What to do
Write out every line of text in the listing below as a JSON array of strings, one string per line, skipping blank lines and leaving out the pictures.

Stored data
+--

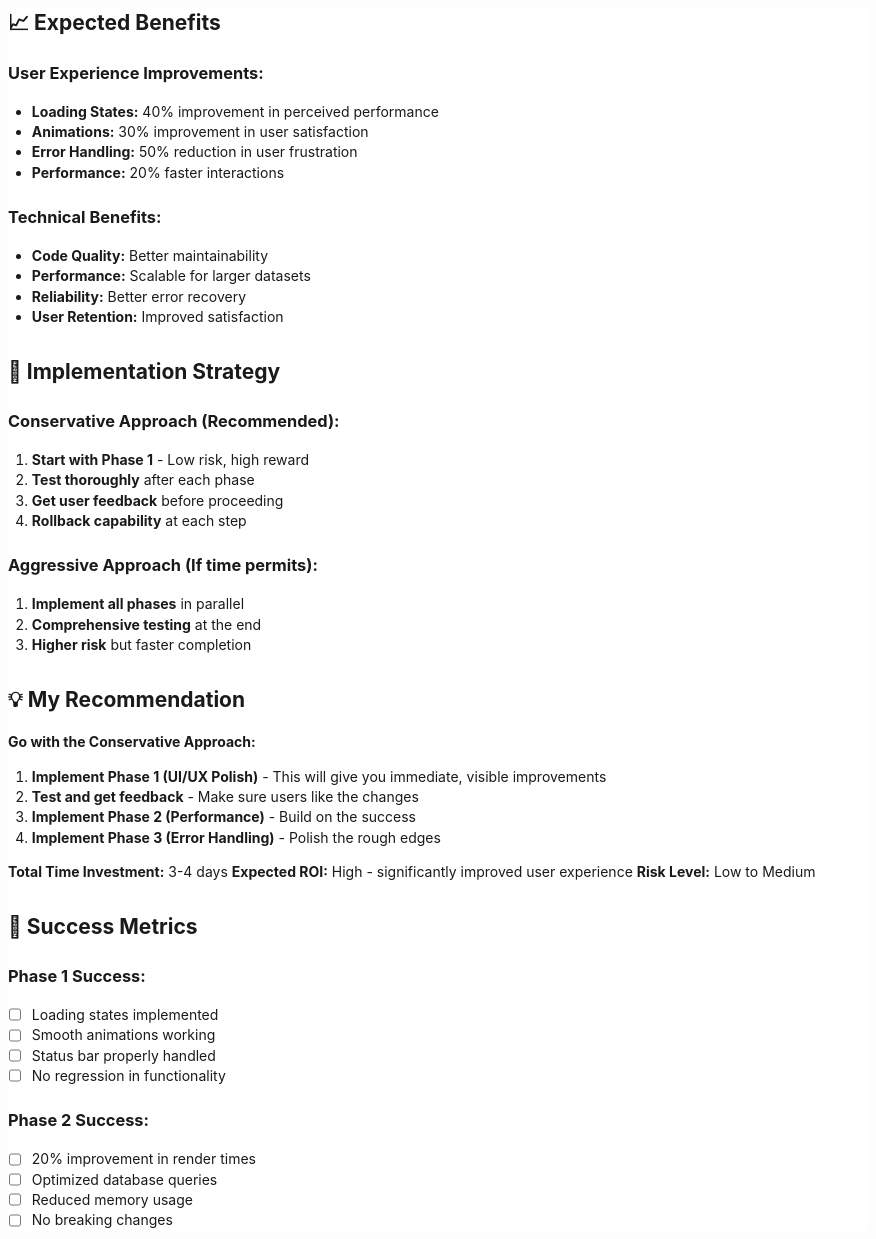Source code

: ## 📈 **Expected Benefits**

### User Experience Improvements:
- **Loading States:** 40% improvement in perceived performance
- **Animations:** 30% improvement in user satisfaction
- **Error Handling:** 50% reduction in user frustration
- **Performance:** 20% faster interactions

### Technical Benefits:
- **Code Quality:** Better maintainability
- **Performance:** Scalable for larger datasets
- **Reliability:** Better error recovery
- **User Retention:** Improved satisfaction

## 🚀 **Implementation Strategy**

### Conservative Approach (Recommended):
1. **Start with Phase 1** - Low risk, high reward
2. **Test thoroughly** after each phase
3. **Get user feedback** before proceeding
4. **Rollback capability** at each step

### Aggressive Approach (If time permits):
1. **Implement all phases** in parallel
2. **Comprehensive testing** at the end
3. **Higher risk** but faster completion

## 💡 **My Recommendation**

**Go with the Conservative Approach:**

1. **Implement Phase 1 (UI/UX Polish)** - This will give you immediate, visible improvements
2. **Test and get feedback** - Make sure users like the changes
3. **Implement Phase 2 (Performance)** - Build on the success
4. **Implement Phase 3 (Error Handling)** - Polish the rough edges

**Total Time Investment:** 3-4 days
**Expected ROI:** High - significantly improved user experience
**Risk Level:** Low to Medium

## 🎯 **Success Metrics**

### Phase 1 Success:
- [ ] Loading states implemented
- [ ] Smooth animations working
- [ ] Status bar properly handled
- [ ] No regression in functionality

### Phase 2 Success:
- [ ] 20% improvement in render times
- [ ] Optimized database queries
- [ ] Reduced memory usage
- [ ] No breaking changes
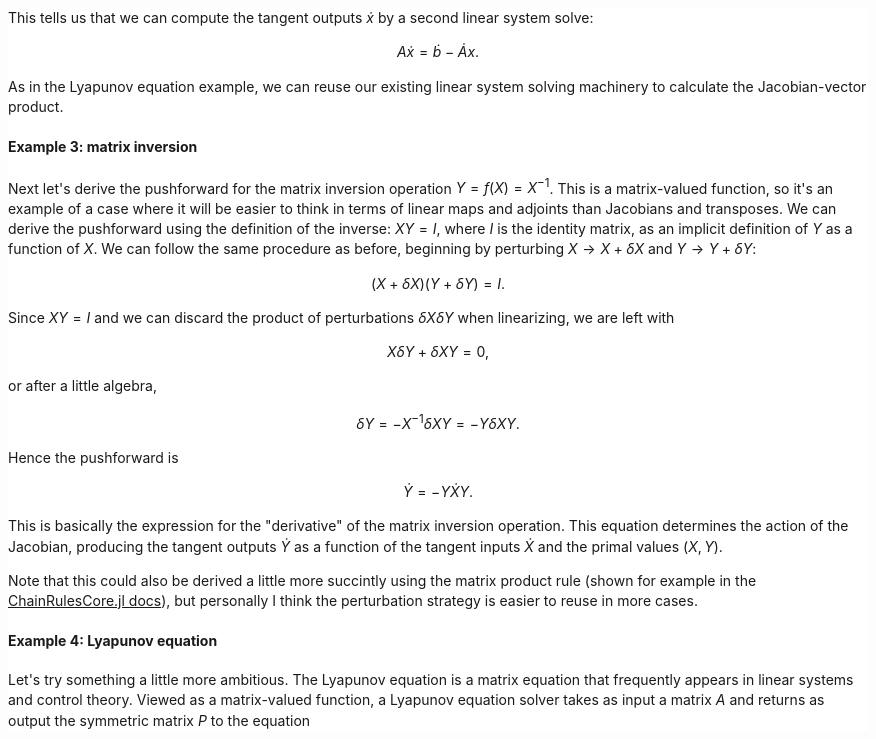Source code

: This tells us that we can compute the tangent outputs $\dot{x}$ by a second linear system solve:

$$
A \dot{x} = \dot{b} - \dot{A} x.
$$

As in the Lyapunov equation example, we can reuse our existing linear system solving machinery to calculate the Jacobian-vector product.

#### Example 3: matrix inversion

Next let's derive the pushforward for the matrix inversion operation $Y = f(X) = X^{-1}$.
This is a matrix-valued function, so it's an example of a case where it will be easier to think in terms of linear maps and adjoints than Jacobians and transposes.
We can derive the pushforward using the definition of the inverse: $X Y = I$, where $I$ is the identity matrix, as an implicit definition of $Y$ as a function of $X$.
We can follow the same procedure as before, beginning by perturbing $X \rightarrow X + \delta X$ and $Y \rightarrow Y + \delta Y$:

$$
(X + \delta X) (Y + \delta Y) = I.
$$

Since $X Y = I$ and we can discard the product of perturbations $\delta X \delta Y$ when linearizing, we are left with

$$
X \delta Y + \delta X Y = 0,
$$

or after a little algebra,

$$
\delta Y = - X^{-1} \delta X Y = - Y \delta X Y.
$$

Hence the pushforward is

$$
\dot{Y} = - Y \dot{X} Y.
$$

This is basically the expression for the "derivative" of the matrix inversion operation.
This equation determines the action of the Jacobian, producing the tangent outputs $\dot{Y}$ as a function of the tangent inputs $\dot{X}$ and the primal values $(X, Y)$.

Note that this could also be derived a little more succintly using the matrix product rule (shown for example in the [ChainRulesCore.jl docs](https://juliadiff.org/ChainRulesCore.jl/stable/maths/arrays.html#Matrix-inversion)), but personally I think the perturbation strategy is easier to reuse in more cases.

#### Example 4: Lyapunov equation

Let's try something a little more ambitious.
The Lyapunov equation is a matrix equation that frequently appears in linear systems and control theory.
Viewed as a matrix-valued function, a Lyapunov equation solver takes as input a matrix $A$ and returns as output the symmetric matrix $P$ to the equation
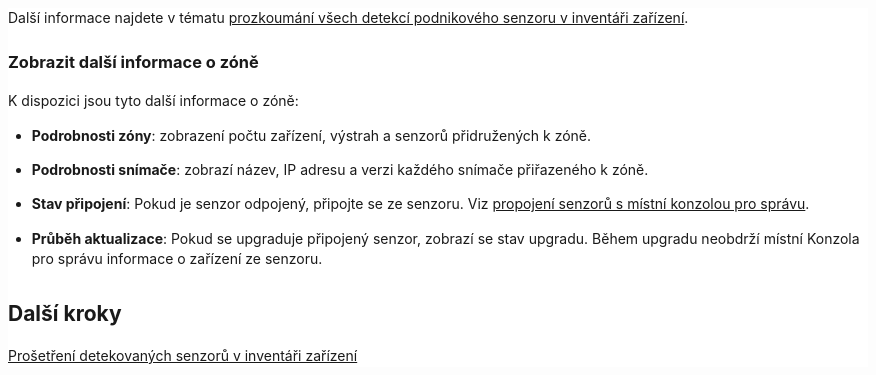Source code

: Další informace najdete v tématu [prozkoumání všech detekcí podnikového senzoru v inventáři zařízení](how-to-investigate-all-enterprise-sensor-detections-in-a-device-inventory.md).

### <a name="view-additional-zone-information"></a>Zobrazit další informace o zóně

K dispozici jsou tyto další informace o zóně:

- **Podrobnosti zóny**: zobrazení počtu zařízení, výstrah a senzorů přidružených k zóně.

- **Podrobnosti snímače**: zobrazí název, IP adresu a verzi každého snímače přiřazeného k zóně.

- **Stav připojení**: Pokud je senzor odpojený, připojte se ze senzoru. Viz [propojení senzorů s místní konzolou pro správu](how-to-activate-and-set-up-your-on-premises-management-console.md#connect-sensors-to-the-on-premises-management-console). 

- **Průběh aktualizace**: Pokud se upgraduje připojený senzor, zobrazí se stav upgradu. Během upgradu neobdrží místní Konzola pro správu informace o zařízení ze senzoru.

## <a name="next-steps"></a>Další kroky

[Prošetření detekovaných senzorů v inventáři zařízení](how-to-investigate-sensor-detections-in-a-device-inventory.md)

+--

Worked solution
[
  "Source code",
  ": ## 📈 **Expected Benefits**",
  "### User Experience Improvements:",
  "- **Loading States:** 40% improvement in perceived performance",
  "- **Animations:** 30% improvement in user satisfaction",
  "- **Error Handling:** 50% reduction in user frustration",
  "- **Performance:** 20% faster interactions",
  "### Technical Benefits:",
  "- **Code Quality:** Better maintainability",
  "- **Performance:** Scalable for larger datasets",
  "- **Reliability:** Better error recovery",
  "- **User Retention:** Improved satisfaction",
  "## 🚀 **Implementation Strategy**",
  "### Conservative Approach (Recommended):",
  "1. **Start with Phase 1** - Low risk, high reward",
  "2. **Test thoroughly** after each phase",
  "3. **Get user feedback** before proceeding",
  "4. **Rollback capability** at each step",
  "### Aggressive Approach (If time permits):",
  "1. **Implement all phases** in parallel",
  "2. **Comprehensive testing** at the end",
  "3. **Higher risk** but faster completion",
  "## 💡 **My Recommendation**",
  "**Go with the Conservative Approach:**",
  "1. **Implement Phase 1 (UI/UX Polish)** - This will give you immediate, visible improvements",
  "2. **Test and get feedback** - Make sure users like the changes",
  "3. **Implement Phase 2 (Performance)** - Build on the success",
  "4. **Implement Phase 3 (Error Handling)** - Polish the rough edges",
  "**Total Time Investment:** 3-4 days",
  "**Expected ROI:** High - significantly improved user experience",
  "**Risk Level:** Low to Medium",
  "## 🎯 **Success Metrics**",
  "### Phase 1 Success:",
  "- [ ] Loading states implemented",
  "- [ ] Smooth animations working",
  "- [ ] Status bar properly handled",
  "- [ ] No regression in functionality",
  "### Phase 2 Success:",
  "- [ ] 20% improvement in render times",
  "- [ ] Optimized database queries",
  "- [ ] Reduced memory usage",
  "- [ ] No breaking changes",
  "Source code",
  ": This tells us that we can compute the tangent outputs $\\dot{x}$ by a second linear system solve:",
  "$$",
  "A \\dot{x} = \\dot{b} - \\dot{A} x.",
  "$$",
  "As in the Lyapunov equation example, we can reuse our existing linear system solving machinery to calculate the Jacobian-vector product.",
  "#### Example 3: matrix inversion",
  "Next let's derive the pushforward for the matrix inversion operation $Y = f(X) = X^{-1}$.",
  "This is a matrix-valued function, so it's an example of a case where it will be easier to think in terms of linear maps and adjoints than Jacobians and transposes.",
  "We can derive the pushforward using the definition of the inverse: $X Y = I$, where $I$ is the identity matrix, as an implicit definition of $Y$ as a function of $X$.",
  "We can follow the same procedure as before, beginning by perturbing $X \\rightarrow X + \\delta X$ and $Y \\rightarrow Y + \\delta Y$:",
  "$$",
  "(X + \\delta X) (Y + \\delta Y) = I.",
  "$$",
  "Since $X Y = I$ and we can discard the product of perturbations $\\delta X \\delta Y$ when linearizing, we are left with",
  "$$",
  "X \\delta Y + \\delta X Y = 0,",
  "$$",
  "or after a little algebra,",
  "$$",
  "\\delta Y = - X^{-1} \\delta X Y = - Y \\delta X Y.",
  "$$",
  "Hence the pushforward is",
  "$$",
  "\\dot{Y} = - Y \\dot{X} Y.",
  "$$",
  "This is basically the expression for the \"derivative\" of the matrix inversion operation.",
  "This equation determines the action of the Jacobian, producing the tangent outputs $\\dot{Y}$ as a function of the tangent inputs $\\dot{X}$ and the primal values $(X, Y)$.",
  "Note that this could also be derived a little more succintly using the matrix product rule (shown for example in the [ChainRulesCore.jl docs](https://juliadiff.org/ChainRulesCore.jl/stable/maths/arrays.html#Matrix-inversion)), but personally I think the perturbation strategy is easier to reuse in more cases.",
  "#### Example 4: Lyapunov equation",
  "Let's try something a little more ambitious.",
  "The Lyapunov equation is a matrix equation that frequently appears in linear systems and control theory.",
  "Viewed as a matrix-valued function, a Lyapunov equation solver takes as input a matrix $A$ and returns as output the symmetric matrix $P$ to the equation",
  "Source code",
  ": Další informace najdete v tématu [prozkoumání všech detekcí podnikového senzoru v inventáři zařízení](how-to-investigate-all-enterprise-sensor-detections-in-a-device-inventory.md).",
  "### <a name=\"view-additional-zone-information\"></a>Zobrazit další informace o zóně",
  "K dispozici jsou tyto další informace o zóně:",
  "- **Podrobnosti zóny**: zobrazení počtu zařízení, výstrah a senzorů přidružených k zóně.",
  "- **Podrobnosti snímače**: zobrazí název, IP adresu a verzi každého snímače přiřazeného k zóně.",
  "- **Stav připojení**: Pokud je senzor odpojený, připojte se ze senzoru. Viz [propojení senzorů s místní konzolou pro správu](how-to-activate-and-set-up-your-on-premises-management-console.md#connect-sensors-to-the-on-premises-management-console). ",
  "- **Průběh aktualizace**: Pokud se upgraduje připojený senzor, zobrazí se stav upgradu. Během upgradu neobdrží místní Konzola pro správu informace o zařízení ze senzoru.",
  "## <a name=\"next-steps\"></a>Další kroky",
  "[Prošetření detekovaných senzorů v inventáři zařízení](how-to-investigate-sensor-detections-in-a-device-inventory.md)"
]